Que le silence soit devenu une valeur irremplaçable dans notre monde (et si prisée parce que si rare) dans notre société n’est pas surprenant. Depuis quelques décennies, une sorte de dictature de la parole s’est installée, où nous sommes mis en demeure de couvrir le vacarme d’une société marchande par d’interminables explications sur le sens des choses. 

N’en déplaise à mes amis de BFM, mais ils en sont un peu la meilleure illustration en France… On est obligé d’informer non seulement en temps réel, mais aussi en temps irréel, c’est-à-dire en permanence et sans discontinuer, même quand aucune infirmation ne se justifie. Il faut occuper le crachoir à longueur de journée, et maintenir nos cerveaux dans un état qui oscille entre l’urgence sans fin face à des choses parfois infimes et une forme d’hypnose moderne face au monde, où tout ce qui s’y passe est reformaté pour entrer dans les mêmes cases, quelle que soit leur importance.

Encore est-il injuste de limiter à l’information le champ de la parole incontinente. Progressivement, l’ensemble de la société occidentale a banni le silence, et tout spécialement le silence de la solitude. Il n’est plus d’espace où il soit sanctuarisé: partout, il faut du bruit, de la musique, du « son », comme on dit. Le son est devenu tyrannique, jusqu’à nous assourdir. 

Quel bonheur, lorsque nous croisons un Zidane! Il nous ramène d’un coup à ce que nous désirons peut-être le plus instinctivement, mais que nous avons oublié, ou que nous n’osons demander par crainte d’être obscène: le silence. Zidane est un anti-héros de la modernité.

Et si le silence était la loi profonde de notre temps?

Pourquoi notre époque adore le bruit, le son, la logorrhée, nous le savons tous. Cette aspiration est tout sauf innocente ou incidente. Les esprits les plus brillants de notre époque ont grandi dans un univers frappé du sceau de l’histoire et du progrès. Dans leur cerveau, l’histoire avait un sens qu’il fallait expliquer à l’infini, celui d’un combat du bien contre le mal (du capitalisme contre le communisme, de la liberté contre le totalitarisme, de l’aliénation ouvrière contre toutes les dominations, etc.)

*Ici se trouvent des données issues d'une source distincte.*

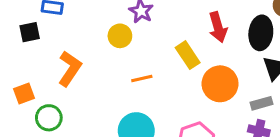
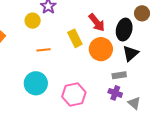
red arrow: (218, 27) -> (97, 23), turned -30
orange circle: (220, 84) -> (101, 49), moved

Depuis la fin du communisme et l’instauration d’un monde monopolaire dominé par le consumérisme américain, cette conviction a volé en éclat. De nos jours, tout s’impose, sauf la certitude que le monde ait un sens. Et au fond, tout laisse à penser qu’il n’en a probablement pas. De l’urgence de parler, nous sommes passés au bon sens de se taire. 

Sauf ceux qui, bien entendu, sont encore animés de la nostalgie tendre pour l’ancien monde. Celui où il fallait expliquer les choses pour en orienter le cours. 

En ce sens, Zidane est probablement le premier gourou de la post-modernité ou, en tout cas, le meilleur d’entre eux. Il ne se sent plus obligé d’expliquer quoique ce soit. Son discours, ce sont ses actes et sa volonté. 

Faire part aux autres de sa volonté (en l’espèce quitter le Real de Madrid) est une explication suffisante. Elle se passe de tout autre commentaire. Tout simplement parce qu’elle n’a pas de sens collectif. Elle ne nous renseigne pas sur l’histoire du football. Elle nous renseigne simplement sur la puissance d’un homme qui ne perd pas son temps en explications superfétatoires. 

À comparer avec un discours d’Emmanuel Macron.